Document passage:
Let's look at the trapezoid rule in its simplest form, where there is only ONE interval:

$\displaystyle \int_a^bf(x)\ dx \approx (b - a) * \dfrac{f(a) + f(b)}{2}.$

If f(a) = 0 this reduces to $(b - a) * \dfrac{0 + f(b)}{2} = \dfrac{1}{2} * (b - a) * f(b)$, which is indeed the area of a triangle.

Now you are using more than one interval for your approximation, but the same logic will apply to subintervals. So for any subinterval where either

f(a) or f(b) = 0, the associated trapezoid degenerates into a triangle. You did not make a mistake; you discovered something you did not expect. Good job.

Supplied information:
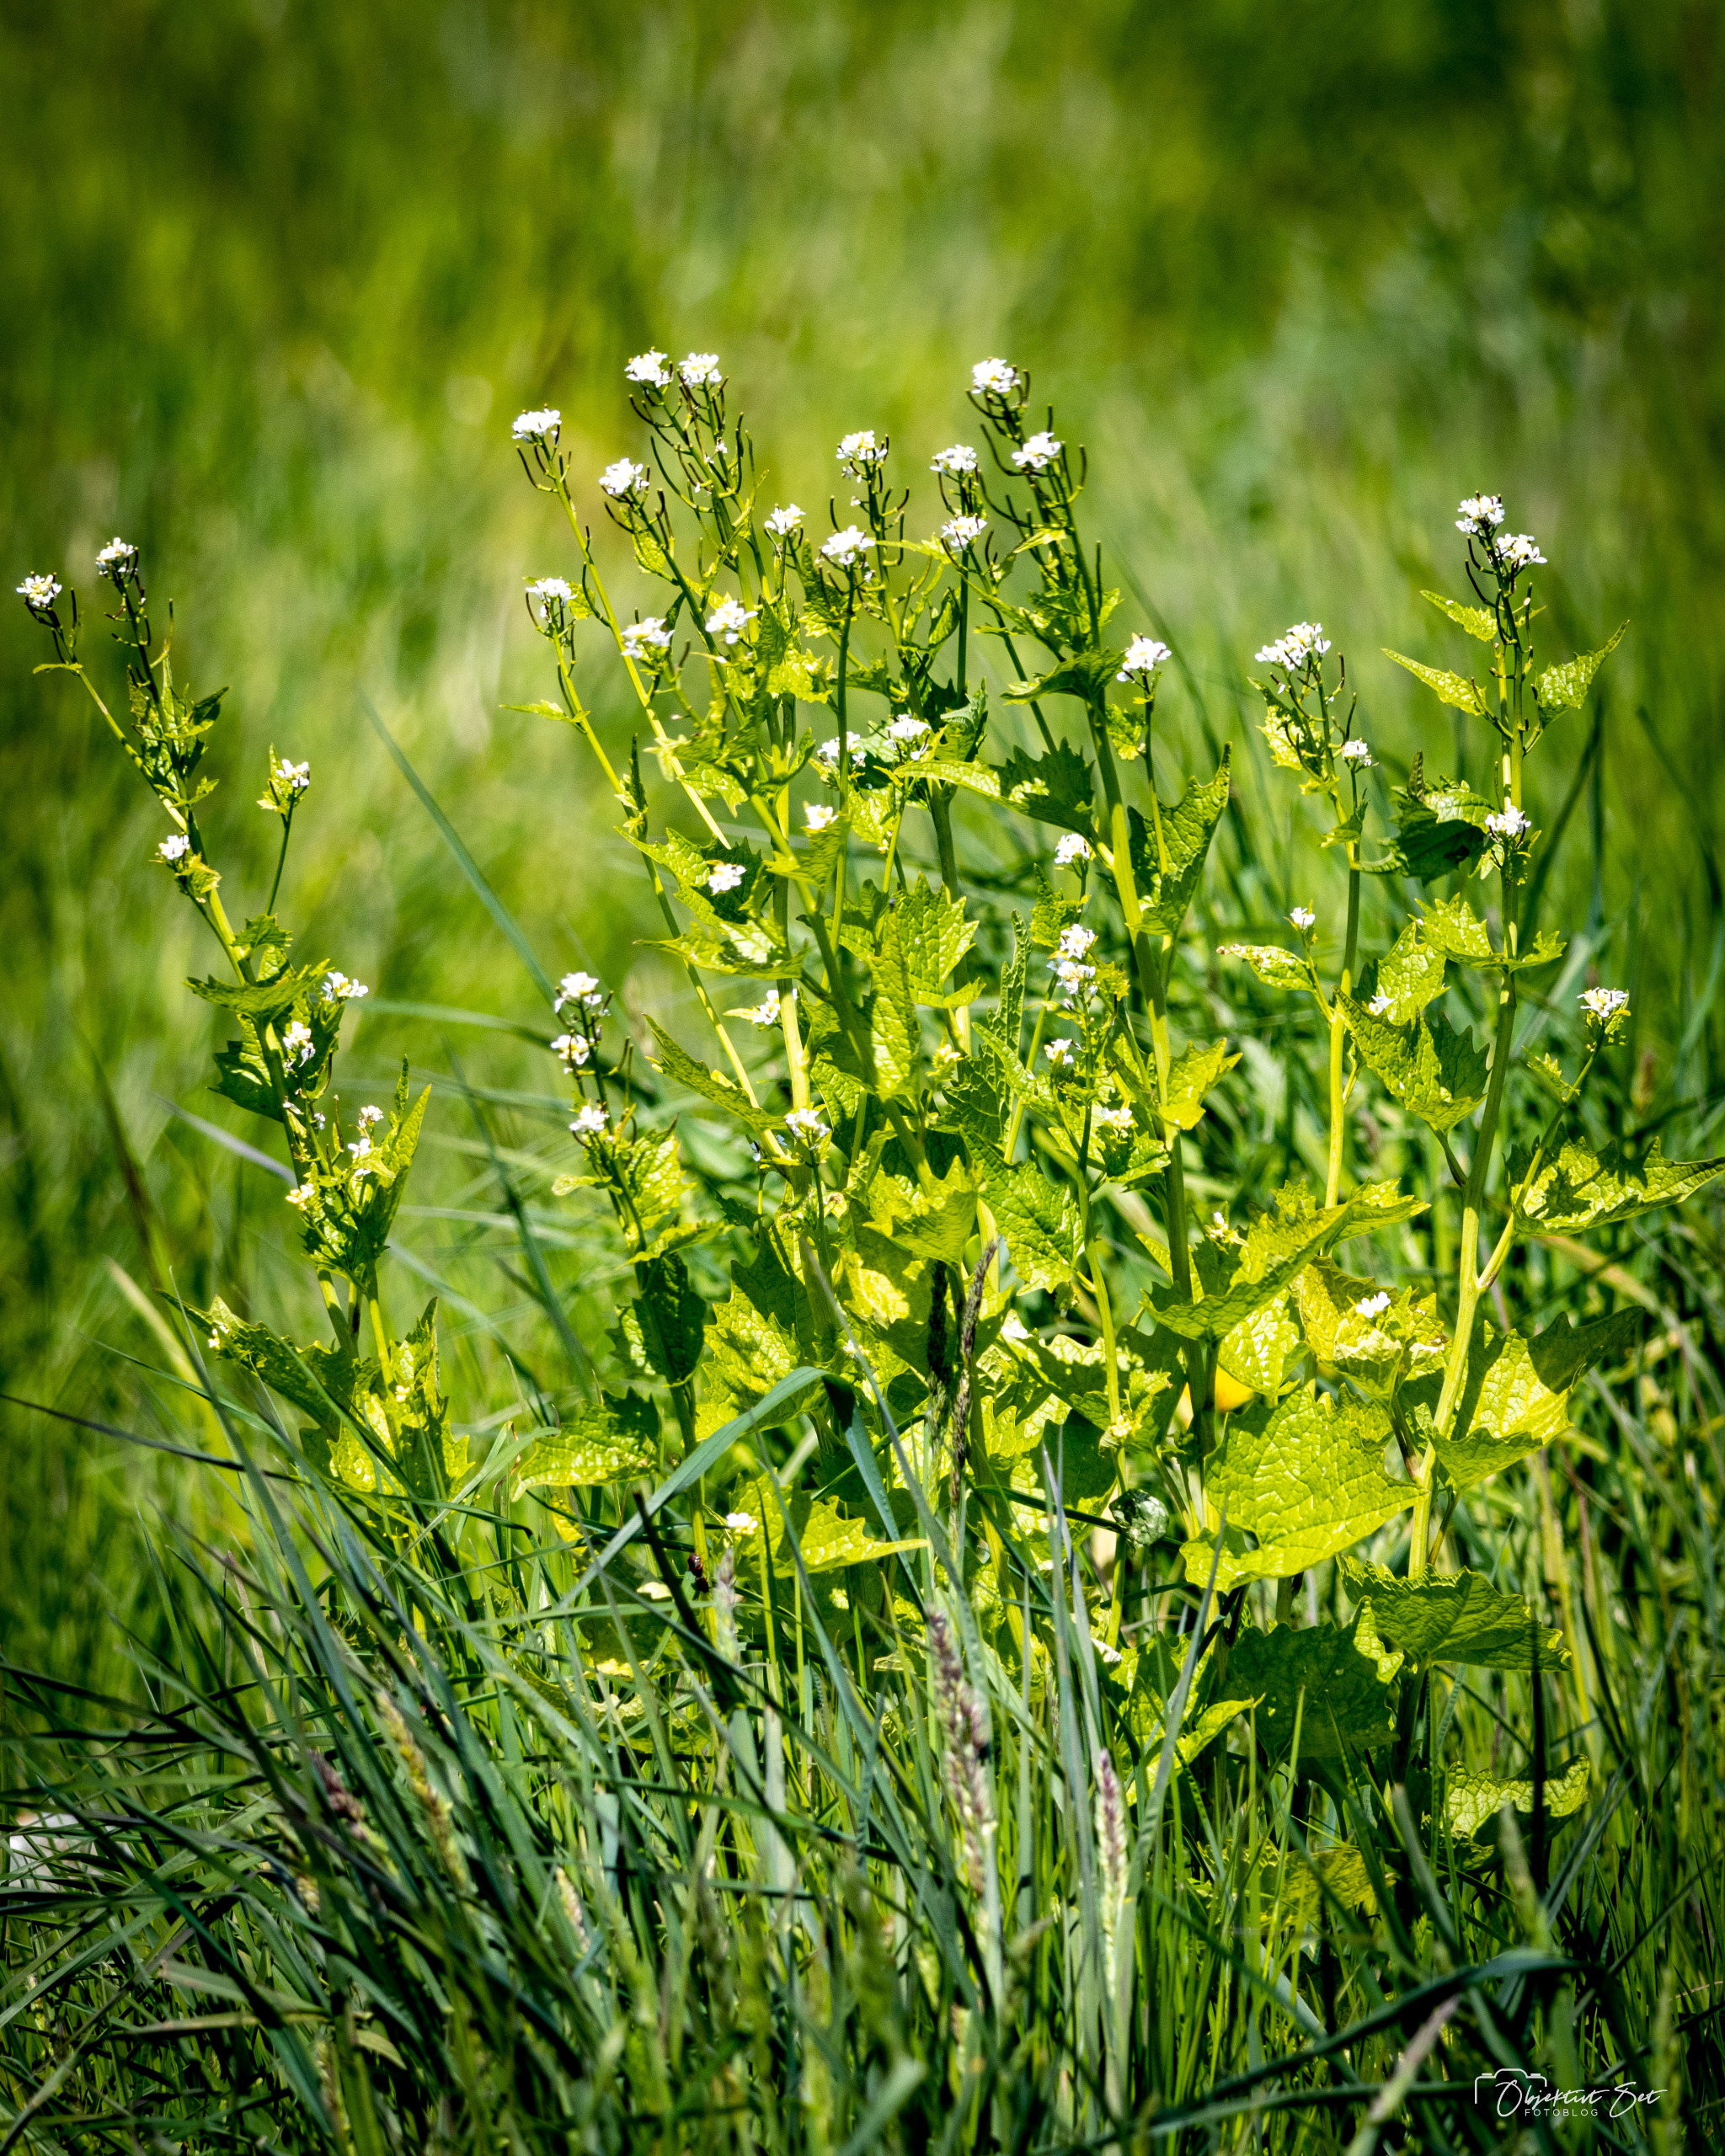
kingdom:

Actions to take:
**1)** Please copy from the trapezoid rule explanation the part that opens with the words containing "Let's look at" and closes with "expect. Good job.".
**2)** Write what comes next in the trapezoid rule explanation, picking up after its final sentence.

Responses to the exercise:
**1)**
Let's look at the trapezoid rule in its simplest form, where there is only ONE interval:

$\displaystyle \int_a^bf(x)\ dx \approx (b - a) * \dfrac{f(a) + f(b)}{2}.$

If f(a) = 0 this reduces to $(b - a) * \dfrac{0 + f(b)}{2} = \dfrac{1}{2} * (b - a) * f(b)$, which is indeed the area of a triangle.

Now you are using more than one interval for your approximation, but the same logic will apply to subintervals. So for any subinterval where either

f(a) or f(b) = 0, the associated trapezoid degenerates into a triangle. You did not make a mistake; you discovered something you did not expect. Good job.

**2)**
The midpoint formula does have a similarity to the trapezoid rule, but it calls for evaluating the function at only one point in the sub-interval, not two. Again, this is easiest to see if we put each rule into its simplest form, where there is only ONE interval.

$\displaystyle \int_a^bf(x)\ dx \approx (b - a) * \dfrac{f(a) + f(b)}{2}.$ Trapezoid

$\displaystyle \int_a^bf(x)\ dx \approx (b - a) * f\left(\dfrac{a + b}{2}\right).$ Midpoint

In the trapezoid rule we average the values of the function at the endpoints; in the midpoint rule we value the function of the average of the endpoints.

Does this help?